O início de ano vem acompanhado de metas e objetivos a serem alcançados ao longo dos meses. Entre os desejos está poupar dinheiro ou investir em algo rentável, seja a curto ou longo prazo. No entanto, antes de iniciar um investimento é fundamental traçar um plano adequado às necessidades e perfil do investidor, tendo consciência dos riscos e prazos para um retorno. Sobre isso, o economista Brenno Almeida ressalta a importância de uma avaliação prévia e cautela diante das eventuais mudanças econômicas ao longo deste ano.

“Para as famílias, pessoas físicas em geral, havendo disponibilidade de recursos, sempre é razoável avaliar quais são as opções mais rentáveis e adequadas ao seu perfil e investir. No caso das empresas, essas que são mais vulneráveis a situações conjunturais como mudanças na política econômica – câmbio, inflação, crédito -, o momento é de cautela visto que apesar da tímida recuperação da economia, ela não se apresenta de maneira consistente, sobretudo com a indefinição de questões importantes como as reformas propostas pelo novo governo”, explica.

Entre as aplicações mais populares, de acordo com Brenno, estão a caderneta de poupança, fundos de investimentos, CDB e RDB, Tesouro Direto e as Letras do Crédito do Agronegócios – LCA e Imobiliário – LCI. “A caderneta de poupança continua sendo a alternativa mais popular utilizada pelas famílias na aplicação de seus recursos. A sua vantagem é a liquidez imediata, ou seja, o poupador pode a qualquer tempo sacar os recursos que na maioria dos casos não incide o Imposto de Renda. Existem também os fundos de investimento que em sua maioria são geridos pelos Bancos comerciais e de investimento, os quais criaram inúmeras opções envolvendo renda fixa e variável com ganhos acima da inflação e da poupança”, ressalta.

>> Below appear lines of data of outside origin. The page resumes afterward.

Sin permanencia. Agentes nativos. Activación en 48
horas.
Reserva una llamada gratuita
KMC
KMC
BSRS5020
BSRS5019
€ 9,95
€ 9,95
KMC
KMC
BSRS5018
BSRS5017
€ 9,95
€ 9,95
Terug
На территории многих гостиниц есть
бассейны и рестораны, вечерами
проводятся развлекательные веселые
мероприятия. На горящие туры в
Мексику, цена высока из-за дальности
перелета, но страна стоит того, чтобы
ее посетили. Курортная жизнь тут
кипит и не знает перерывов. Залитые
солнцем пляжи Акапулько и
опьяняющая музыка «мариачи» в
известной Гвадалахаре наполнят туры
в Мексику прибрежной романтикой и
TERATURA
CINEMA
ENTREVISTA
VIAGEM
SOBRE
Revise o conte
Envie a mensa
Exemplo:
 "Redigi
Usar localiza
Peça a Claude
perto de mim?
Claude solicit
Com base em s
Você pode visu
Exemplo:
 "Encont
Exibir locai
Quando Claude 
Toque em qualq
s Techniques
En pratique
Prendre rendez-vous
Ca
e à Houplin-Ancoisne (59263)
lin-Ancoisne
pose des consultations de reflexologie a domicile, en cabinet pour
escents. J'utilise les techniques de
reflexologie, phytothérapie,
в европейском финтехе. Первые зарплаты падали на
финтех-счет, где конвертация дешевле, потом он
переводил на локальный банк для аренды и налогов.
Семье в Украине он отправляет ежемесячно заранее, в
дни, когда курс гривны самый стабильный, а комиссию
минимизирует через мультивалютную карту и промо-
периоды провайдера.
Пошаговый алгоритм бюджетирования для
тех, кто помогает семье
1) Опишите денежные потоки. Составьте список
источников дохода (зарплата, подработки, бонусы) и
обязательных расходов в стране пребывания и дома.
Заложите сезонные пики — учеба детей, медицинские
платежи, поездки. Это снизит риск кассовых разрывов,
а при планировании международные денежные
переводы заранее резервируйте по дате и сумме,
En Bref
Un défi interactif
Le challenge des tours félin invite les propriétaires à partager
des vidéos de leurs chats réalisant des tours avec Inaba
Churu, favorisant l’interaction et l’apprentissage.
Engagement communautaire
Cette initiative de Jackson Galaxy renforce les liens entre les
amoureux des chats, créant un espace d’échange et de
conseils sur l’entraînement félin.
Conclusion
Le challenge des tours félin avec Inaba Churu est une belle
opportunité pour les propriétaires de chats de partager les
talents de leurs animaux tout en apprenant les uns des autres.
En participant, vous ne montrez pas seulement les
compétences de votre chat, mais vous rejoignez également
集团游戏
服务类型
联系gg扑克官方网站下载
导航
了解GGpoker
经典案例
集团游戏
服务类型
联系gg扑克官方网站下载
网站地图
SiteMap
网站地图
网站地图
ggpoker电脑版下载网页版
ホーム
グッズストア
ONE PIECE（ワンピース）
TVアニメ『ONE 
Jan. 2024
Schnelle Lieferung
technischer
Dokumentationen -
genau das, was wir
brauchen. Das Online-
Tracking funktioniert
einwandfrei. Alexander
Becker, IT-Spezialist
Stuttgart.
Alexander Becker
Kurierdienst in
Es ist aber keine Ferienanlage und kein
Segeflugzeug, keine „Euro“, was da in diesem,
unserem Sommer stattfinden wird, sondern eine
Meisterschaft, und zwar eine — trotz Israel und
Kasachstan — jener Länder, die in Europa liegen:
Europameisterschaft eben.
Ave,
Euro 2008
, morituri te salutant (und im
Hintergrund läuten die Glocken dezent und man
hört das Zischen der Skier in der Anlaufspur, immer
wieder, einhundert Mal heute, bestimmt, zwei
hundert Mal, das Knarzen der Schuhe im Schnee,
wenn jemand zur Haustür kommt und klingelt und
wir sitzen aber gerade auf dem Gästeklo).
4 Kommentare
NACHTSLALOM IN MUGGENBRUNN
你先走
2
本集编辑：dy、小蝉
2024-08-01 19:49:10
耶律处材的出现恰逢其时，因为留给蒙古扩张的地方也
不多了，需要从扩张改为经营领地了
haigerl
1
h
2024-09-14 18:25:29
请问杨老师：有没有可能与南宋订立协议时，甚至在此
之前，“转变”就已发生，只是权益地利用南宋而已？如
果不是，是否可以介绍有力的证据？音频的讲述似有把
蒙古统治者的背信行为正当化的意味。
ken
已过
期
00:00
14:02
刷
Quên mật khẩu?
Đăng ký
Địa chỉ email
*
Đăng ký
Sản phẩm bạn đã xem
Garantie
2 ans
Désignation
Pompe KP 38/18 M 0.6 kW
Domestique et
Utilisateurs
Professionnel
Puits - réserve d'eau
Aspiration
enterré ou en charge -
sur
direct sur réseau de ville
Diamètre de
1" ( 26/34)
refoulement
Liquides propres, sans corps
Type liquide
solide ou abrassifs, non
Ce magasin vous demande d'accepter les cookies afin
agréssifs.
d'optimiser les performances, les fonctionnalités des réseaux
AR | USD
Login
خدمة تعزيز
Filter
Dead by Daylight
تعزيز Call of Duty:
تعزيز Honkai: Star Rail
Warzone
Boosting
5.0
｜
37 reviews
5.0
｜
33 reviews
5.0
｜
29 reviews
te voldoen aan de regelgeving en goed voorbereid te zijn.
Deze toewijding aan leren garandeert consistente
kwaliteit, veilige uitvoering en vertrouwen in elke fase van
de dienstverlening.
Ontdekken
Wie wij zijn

Para quem pensa em investir, o economista reverbera sobre a necessidade cuidado, já que “o tempo não anda pedindo ousadia”. Logo, os futuros investidores, seja nas mais diversas aplicações, devem evitar o pensamento de ganhos elevado. “O ambiente, apesar da euforia na bolsa de valores nestas últimas semanas, demanda cautela. Estamos na iminência de alterações substanciais em mecanismos econômicos os quais ainda não podem ser mensurados. Portanto, é prudente que o poupador não tente ousar em fundos ou investimentos que ofereçam ganhos superiores à taxa selic, por exemplo. A recomendação é buscar preservar o patrimônio e volume dos recursos”, expõe.